Schon seit lange hatte Franz viel von einem wunderbaren Manne sprechen hören, der sich in den benachbarten Bergen aufhielt, der halb wahnsinnig in der Einsamkeit lebte und seinen öden Aufenthalt niemals verließ. Was Franz besonders anzog, war, daß dieser abenteuerliche Eremit ein Maler sein sollte, der gewöhnlich denen, die ihn besuchten, Bildnisse um einen billigen Preis verkaufte. Sternbald konnte der Begier nicht länger widerstehn, ihn aufzusuchen, und da Florestan immer noch nicht zurückkam, und die Gräfin wieder eine Jagd, ihre Lieblingsergötzung angeordnet hatte, so machte er sich an einem schönen Morgen auf den Weg, um den bezeichneten Aufenthalt zu suchen.

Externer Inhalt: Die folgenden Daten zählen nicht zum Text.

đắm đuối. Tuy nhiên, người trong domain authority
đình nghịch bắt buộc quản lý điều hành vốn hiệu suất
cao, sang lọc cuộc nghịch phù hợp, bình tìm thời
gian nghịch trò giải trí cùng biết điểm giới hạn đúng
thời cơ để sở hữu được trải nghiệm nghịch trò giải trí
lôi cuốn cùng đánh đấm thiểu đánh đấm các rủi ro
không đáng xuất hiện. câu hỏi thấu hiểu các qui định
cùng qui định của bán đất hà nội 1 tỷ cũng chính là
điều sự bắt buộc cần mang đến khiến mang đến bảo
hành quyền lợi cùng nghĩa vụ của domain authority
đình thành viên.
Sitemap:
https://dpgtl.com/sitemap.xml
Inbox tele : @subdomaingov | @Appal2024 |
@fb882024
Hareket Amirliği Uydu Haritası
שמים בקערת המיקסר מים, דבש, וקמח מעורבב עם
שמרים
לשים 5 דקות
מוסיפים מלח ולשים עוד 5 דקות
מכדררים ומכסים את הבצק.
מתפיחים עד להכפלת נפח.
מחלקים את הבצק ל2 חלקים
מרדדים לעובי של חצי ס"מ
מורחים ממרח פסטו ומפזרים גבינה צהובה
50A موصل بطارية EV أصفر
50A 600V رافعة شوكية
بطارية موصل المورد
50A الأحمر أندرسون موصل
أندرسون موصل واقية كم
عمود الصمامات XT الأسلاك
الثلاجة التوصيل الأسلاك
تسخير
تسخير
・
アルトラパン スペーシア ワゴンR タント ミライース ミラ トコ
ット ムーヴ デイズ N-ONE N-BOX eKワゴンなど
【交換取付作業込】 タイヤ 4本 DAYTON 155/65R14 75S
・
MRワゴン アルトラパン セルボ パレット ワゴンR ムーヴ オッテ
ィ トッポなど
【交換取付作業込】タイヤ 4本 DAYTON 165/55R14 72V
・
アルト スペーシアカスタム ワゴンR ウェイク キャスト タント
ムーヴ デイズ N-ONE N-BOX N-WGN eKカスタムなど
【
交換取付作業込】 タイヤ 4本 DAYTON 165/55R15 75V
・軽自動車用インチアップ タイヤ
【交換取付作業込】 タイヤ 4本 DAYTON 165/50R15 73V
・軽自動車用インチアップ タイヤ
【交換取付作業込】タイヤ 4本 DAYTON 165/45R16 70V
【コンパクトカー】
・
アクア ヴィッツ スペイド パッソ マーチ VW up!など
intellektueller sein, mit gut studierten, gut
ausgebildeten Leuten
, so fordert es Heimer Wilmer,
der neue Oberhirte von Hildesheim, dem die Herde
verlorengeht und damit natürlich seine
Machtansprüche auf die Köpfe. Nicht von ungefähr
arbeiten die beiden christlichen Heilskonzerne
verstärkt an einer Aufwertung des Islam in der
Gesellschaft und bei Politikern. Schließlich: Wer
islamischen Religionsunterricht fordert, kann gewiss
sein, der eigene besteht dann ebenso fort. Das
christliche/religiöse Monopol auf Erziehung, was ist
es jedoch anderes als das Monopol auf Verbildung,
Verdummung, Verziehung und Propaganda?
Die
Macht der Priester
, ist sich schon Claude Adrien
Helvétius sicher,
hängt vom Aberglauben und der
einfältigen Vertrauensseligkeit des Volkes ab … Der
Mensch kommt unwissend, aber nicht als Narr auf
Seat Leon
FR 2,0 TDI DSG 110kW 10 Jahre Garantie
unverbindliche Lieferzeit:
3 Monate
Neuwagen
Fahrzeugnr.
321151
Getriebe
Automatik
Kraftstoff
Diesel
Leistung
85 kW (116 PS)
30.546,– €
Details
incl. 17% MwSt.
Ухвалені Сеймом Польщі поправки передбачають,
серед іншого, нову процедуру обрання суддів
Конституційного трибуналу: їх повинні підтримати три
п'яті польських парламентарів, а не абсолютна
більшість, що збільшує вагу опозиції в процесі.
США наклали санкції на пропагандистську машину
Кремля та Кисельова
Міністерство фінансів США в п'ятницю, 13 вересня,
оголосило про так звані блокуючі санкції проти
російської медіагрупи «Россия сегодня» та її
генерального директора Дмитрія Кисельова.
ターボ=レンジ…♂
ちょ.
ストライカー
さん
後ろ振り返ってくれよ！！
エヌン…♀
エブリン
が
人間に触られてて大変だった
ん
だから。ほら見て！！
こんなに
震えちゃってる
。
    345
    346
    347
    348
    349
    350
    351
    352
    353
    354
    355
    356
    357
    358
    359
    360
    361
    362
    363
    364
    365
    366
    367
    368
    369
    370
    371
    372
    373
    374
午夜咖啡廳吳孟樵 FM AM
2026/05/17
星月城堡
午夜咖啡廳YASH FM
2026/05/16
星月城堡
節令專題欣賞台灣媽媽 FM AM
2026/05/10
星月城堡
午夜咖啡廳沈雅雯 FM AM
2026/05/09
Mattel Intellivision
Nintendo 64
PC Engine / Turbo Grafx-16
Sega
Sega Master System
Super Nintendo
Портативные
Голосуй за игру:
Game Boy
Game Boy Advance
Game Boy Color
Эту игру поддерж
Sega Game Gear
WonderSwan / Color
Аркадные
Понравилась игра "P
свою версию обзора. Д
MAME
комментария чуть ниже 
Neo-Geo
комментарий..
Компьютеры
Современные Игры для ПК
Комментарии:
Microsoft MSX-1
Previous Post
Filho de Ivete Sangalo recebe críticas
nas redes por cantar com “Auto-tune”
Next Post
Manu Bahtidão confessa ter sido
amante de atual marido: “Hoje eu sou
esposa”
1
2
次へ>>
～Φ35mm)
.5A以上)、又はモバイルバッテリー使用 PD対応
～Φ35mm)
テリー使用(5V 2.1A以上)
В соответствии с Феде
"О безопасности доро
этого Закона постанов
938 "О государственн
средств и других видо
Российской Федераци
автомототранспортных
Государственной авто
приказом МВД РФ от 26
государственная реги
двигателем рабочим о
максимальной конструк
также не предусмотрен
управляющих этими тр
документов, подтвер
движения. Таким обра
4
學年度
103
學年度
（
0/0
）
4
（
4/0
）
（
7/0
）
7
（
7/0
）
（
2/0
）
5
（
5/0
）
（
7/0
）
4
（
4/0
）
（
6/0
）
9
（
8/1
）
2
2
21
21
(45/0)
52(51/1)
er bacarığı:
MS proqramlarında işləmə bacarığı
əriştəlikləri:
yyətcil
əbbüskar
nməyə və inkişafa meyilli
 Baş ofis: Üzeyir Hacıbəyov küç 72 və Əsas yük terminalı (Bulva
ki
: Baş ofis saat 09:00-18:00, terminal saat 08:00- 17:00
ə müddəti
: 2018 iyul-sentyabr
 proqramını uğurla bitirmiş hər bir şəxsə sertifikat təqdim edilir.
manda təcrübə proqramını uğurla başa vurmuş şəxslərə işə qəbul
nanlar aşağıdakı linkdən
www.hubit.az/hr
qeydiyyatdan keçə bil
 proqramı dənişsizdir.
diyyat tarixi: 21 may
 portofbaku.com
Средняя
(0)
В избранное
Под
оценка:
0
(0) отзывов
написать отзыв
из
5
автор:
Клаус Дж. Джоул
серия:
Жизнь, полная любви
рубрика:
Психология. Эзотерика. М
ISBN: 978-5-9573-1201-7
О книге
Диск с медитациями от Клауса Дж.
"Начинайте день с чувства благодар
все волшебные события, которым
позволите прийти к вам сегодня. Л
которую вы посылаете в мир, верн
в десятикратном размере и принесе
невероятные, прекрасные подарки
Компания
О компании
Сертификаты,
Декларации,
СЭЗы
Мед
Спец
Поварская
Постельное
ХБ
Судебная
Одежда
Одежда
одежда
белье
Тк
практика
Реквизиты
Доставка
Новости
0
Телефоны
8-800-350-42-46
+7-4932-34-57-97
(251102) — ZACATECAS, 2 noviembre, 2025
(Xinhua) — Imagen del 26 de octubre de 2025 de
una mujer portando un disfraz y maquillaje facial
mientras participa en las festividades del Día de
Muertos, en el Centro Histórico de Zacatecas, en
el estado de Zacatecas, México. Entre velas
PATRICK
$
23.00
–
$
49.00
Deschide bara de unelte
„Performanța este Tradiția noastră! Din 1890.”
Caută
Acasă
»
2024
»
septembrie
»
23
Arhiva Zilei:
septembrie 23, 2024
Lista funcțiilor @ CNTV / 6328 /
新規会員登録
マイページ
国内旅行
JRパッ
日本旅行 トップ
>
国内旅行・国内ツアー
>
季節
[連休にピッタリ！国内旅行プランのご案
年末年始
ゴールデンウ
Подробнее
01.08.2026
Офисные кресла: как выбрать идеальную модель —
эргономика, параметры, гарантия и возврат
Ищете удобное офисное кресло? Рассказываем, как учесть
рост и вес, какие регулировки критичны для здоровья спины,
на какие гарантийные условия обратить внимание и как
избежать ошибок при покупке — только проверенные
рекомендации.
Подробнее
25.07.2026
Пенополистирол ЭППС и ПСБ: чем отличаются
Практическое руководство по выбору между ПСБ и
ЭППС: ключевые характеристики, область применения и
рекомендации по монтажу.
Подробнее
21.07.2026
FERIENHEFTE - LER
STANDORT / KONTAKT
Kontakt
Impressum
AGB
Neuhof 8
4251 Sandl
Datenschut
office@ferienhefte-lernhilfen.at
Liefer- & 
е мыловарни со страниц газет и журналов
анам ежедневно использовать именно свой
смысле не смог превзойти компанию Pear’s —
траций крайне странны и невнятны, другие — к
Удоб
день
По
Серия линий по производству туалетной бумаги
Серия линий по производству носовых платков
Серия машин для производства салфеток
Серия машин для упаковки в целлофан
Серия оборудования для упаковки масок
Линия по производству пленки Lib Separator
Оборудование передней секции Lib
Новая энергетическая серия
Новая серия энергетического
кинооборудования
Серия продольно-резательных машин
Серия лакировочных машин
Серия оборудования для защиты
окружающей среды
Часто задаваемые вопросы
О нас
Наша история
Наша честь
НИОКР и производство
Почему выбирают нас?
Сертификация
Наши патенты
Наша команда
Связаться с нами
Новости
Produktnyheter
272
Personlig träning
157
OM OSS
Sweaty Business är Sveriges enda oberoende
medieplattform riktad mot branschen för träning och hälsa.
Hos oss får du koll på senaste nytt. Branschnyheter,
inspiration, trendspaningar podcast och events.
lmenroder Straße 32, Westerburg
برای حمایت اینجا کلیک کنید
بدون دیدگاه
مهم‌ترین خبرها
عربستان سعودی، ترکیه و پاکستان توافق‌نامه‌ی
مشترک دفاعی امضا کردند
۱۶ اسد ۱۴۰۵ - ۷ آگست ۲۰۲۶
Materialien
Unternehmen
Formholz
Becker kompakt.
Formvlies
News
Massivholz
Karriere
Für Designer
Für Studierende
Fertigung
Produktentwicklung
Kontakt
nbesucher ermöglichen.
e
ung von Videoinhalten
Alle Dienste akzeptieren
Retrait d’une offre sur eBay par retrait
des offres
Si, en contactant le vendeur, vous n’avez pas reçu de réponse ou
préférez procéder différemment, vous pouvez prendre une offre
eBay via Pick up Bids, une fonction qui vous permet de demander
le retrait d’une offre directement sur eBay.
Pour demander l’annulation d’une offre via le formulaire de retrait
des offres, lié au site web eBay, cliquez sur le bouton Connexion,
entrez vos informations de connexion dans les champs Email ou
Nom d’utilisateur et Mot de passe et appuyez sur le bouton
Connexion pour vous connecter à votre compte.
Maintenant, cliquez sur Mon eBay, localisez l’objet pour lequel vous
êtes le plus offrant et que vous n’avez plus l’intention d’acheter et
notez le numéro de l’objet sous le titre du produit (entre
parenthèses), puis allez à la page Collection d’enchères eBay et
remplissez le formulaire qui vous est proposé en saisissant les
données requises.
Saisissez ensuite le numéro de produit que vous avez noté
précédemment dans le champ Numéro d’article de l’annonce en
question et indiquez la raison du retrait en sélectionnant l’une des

Er stand bald oben auf dem Hügel und sah im Tale die versammelte Jagd, die vom Schlosse ausritt, und sich durch die Ebene verbreitete. Es klangen wieder die musikalischen Töne zu ihm hinauf, die durch den frischen Morgen in den Bergen widerschallten. Bald verlor er die Jagd aus dem Gesicht, die Musik der Hörner verscholl, und er wandte sich tiefer in das Gebirge hinein, wo die Gegend plötzlich ihren anmutigen Charakter verließ, und wilder und verworrener ward; die Aussicht in das ebene Land schloß sich, man verlor den vollen herrlichen Strom aus dem Gesichte, und die Berge und Felsen wurden kahl und unfreundlich.

Der Weg wand sich enge und schmal zwischen Felsen hindurch, Tannengebüsch wechselte auf dem nackten Boden, und nach einer Stunde stand Franz auf dem höheren Gipfel des Gebirges.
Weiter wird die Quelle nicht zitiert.